• _Selected passage_
━━━━━━━━━━━━━━━━━━━━━━━━━━━━━━

Monday, March 9, 2009

what's up the pike:

A "Save the Trail" sign on the Capital Crescent Trail in Chevy Chase.

- Opponents of putting the Purple Line on the Capital Crescent Trail held a "No Rail on the Trail" run on Saturday. The Post article briefly mentioned (until late last night, when it quietly disappeared) that the event wasn't held on any part of the trail where the transitway would actually go, instead traveling south from Bethesda to MacArthur Boulevard into the District. If built, the Purple Line would use the Capital Crescent Trail from Bethesda east to Silver Spring before continuing to New Carrollton in Prince George's County.

- A slew of last-minute entrants mean there are now TEN candidates for the open District 4 County Council seat, including six Democrats, three Republicans and one person from the Green Party. Wow! It looks like JUTP's 2009 District 4 Head-to-Head Tour will be more intense than ever. All I have to do is, uh, actually interview the candidates . . . good thing they pushed the election date back after all.

- I didn't realize that Jeff Krulik, the producer of the documentary on Led Zeppelin's alleged performance at the Wheaton Youth Center forty years ago, also made Heavy Metal Parking Lot, about heavy metal fans at the Capital Centre in 1987. His open house at the former Youth Center (now the Wheaton Community Center) on Georgia Avenue was profiled in the Post.

7 comments:

silverspringtrails said...

The misplaced attitudes of some of the self described "trail advocates" at this event is shown in the Post article where one of the Purple Line opponents "....showed walkers a swath of her back yard that she said would be lost to the proposed project".

━━━━━━━━━━━━━━━━━━━━━━━━━━━━━━

• _Data rows_
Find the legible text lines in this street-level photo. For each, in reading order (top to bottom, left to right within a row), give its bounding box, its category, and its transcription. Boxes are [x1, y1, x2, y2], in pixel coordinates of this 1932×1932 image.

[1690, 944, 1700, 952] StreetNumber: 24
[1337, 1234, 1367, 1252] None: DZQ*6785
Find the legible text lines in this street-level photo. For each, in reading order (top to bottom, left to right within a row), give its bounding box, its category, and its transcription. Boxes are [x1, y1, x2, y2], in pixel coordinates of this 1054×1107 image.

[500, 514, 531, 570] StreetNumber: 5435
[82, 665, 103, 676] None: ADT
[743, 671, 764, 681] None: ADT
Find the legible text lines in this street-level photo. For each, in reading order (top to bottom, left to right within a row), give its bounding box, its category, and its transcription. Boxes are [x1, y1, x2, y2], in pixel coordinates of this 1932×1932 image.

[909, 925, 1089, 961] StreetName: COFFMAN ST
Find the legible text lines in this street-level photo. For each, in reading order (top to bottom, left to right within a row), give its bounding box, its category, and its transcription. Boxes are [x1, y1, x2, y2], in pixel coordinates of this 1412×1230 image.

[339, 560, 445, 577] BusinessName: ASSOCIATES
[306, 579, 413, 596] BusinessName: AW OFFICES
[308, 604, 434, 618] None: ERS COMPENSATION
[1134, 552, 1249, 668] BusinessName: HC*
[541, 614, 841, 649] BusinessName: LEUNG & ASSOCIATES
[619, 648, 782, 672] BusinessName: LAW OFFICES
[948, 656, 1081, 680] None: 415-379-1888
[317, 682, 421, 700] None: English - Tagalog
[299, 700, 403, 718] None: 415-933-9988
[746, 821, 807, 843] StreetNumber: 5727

━━━━━━━━━━━━━━━━━━━━━━━━━━━━━━

• _What to do_
Rewrite the roundup post starting with the words "- A slew of" and stopping after "back after all.", replacing "slew" with "flurry".

• _Result of this task_
- A flurry of last-minute entrants mean there are now TEN candidates for the open District 4 County Council seat, including six Democrats, three Republicans and one person from the Green Party. Wow! It looks like JUTP's 2009 District 4 Head-to-Head Tour will be more intense than ever. All I have to do is, uh, actually interview the candidates . . . good thing they pushed the election date back after all.